Wednesday, October 08, 2008

The more Carter talked, the worse it got for the U.S.

…history tells us that showing weakness or appeasement by negotiating with tyrants is both gullible and dangerous
writes Investor's Business Daily.
When a young JFK after the Bay of Pigs failure met with Khrushchev, the Soviets immediately moved to build the Berlin Wall. It stayed in place for 28 years. Next, the Soviets installed nuclear missiles in Cuba, threatening to turn the Cold War into WWIII.

When a one-term governor from Plains, Ga., became president, he visited our strongest military ally in the Mideast and stopped selling our fighter aircraft to them. And why? Because Jimmy Carter didn't like the Shah of Iran's treatment of Soviet spies who had been undermining Iran.

Carter preferred the exiled Ayatollah Khomeini as a leader because he was religious. So we stood by as the Shah, an ally, was overthrown. Today, Iran is the world's biggest sponsor of terror and is on track to have nukes in five years — all thanks to Carter's naivete.

We'll have to have an older, wiser, far more experienced president to deal with this dangerous threat. We can't have another Carter or another Chamberlain. Incidentally, after Carter lost Iran in what amounted to total incompetence, he visited Leonid Brezhnev.

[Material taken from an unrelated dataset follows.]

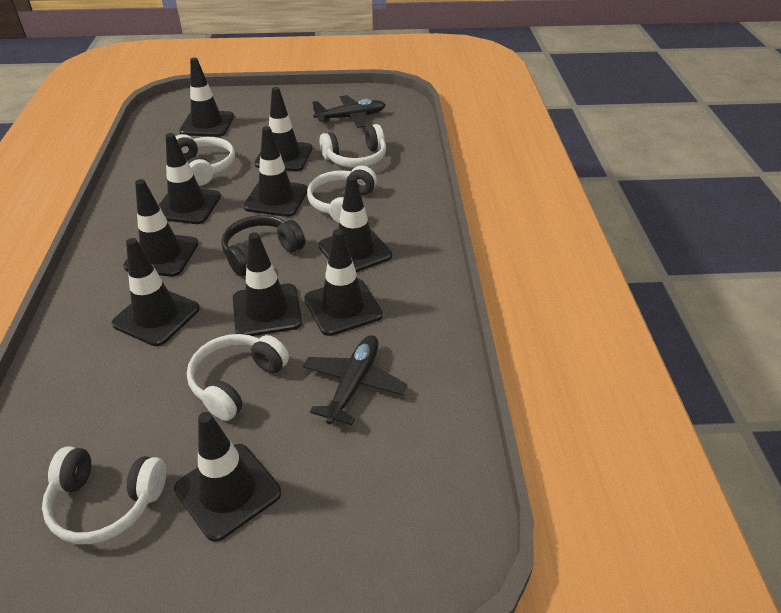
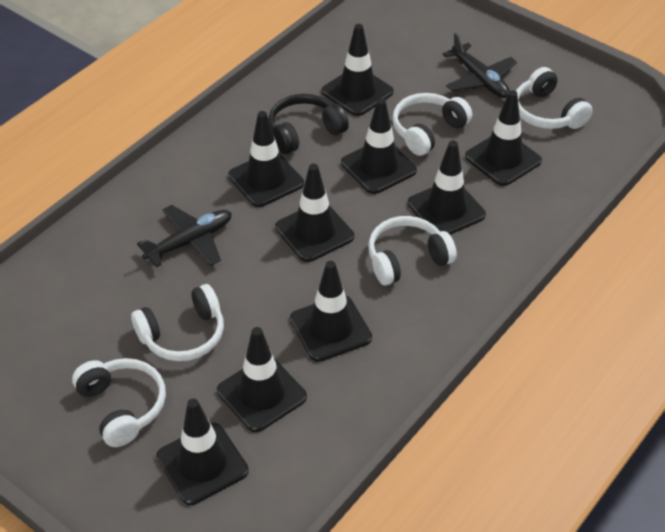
black traffic cone: 10 -> 9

Brezhnev afterward promptly invaded Afghanistan and Carter said, "I can't believe he lied to me." While Carter was in office, the Soviets took over a number of countries, including Afghanistan, Angola, Cambodia, Grenada, Mozambique, Ethiopia, South Yemen and Nicaragua.

The more Carter talked, the worse it got for the U.S.

…So who do you think history tells us may be the most experienced person we can trust to be commander-in-chief and deal with Iranian terrorists with nukes; Putin's resurgent Russia that backs Iran and wants to give nuclear capability to Venezuela, re-arm Cuba and Nicaragua; an al-Qaida that wants to strike America again; and, let's not forget, up-and-coming China?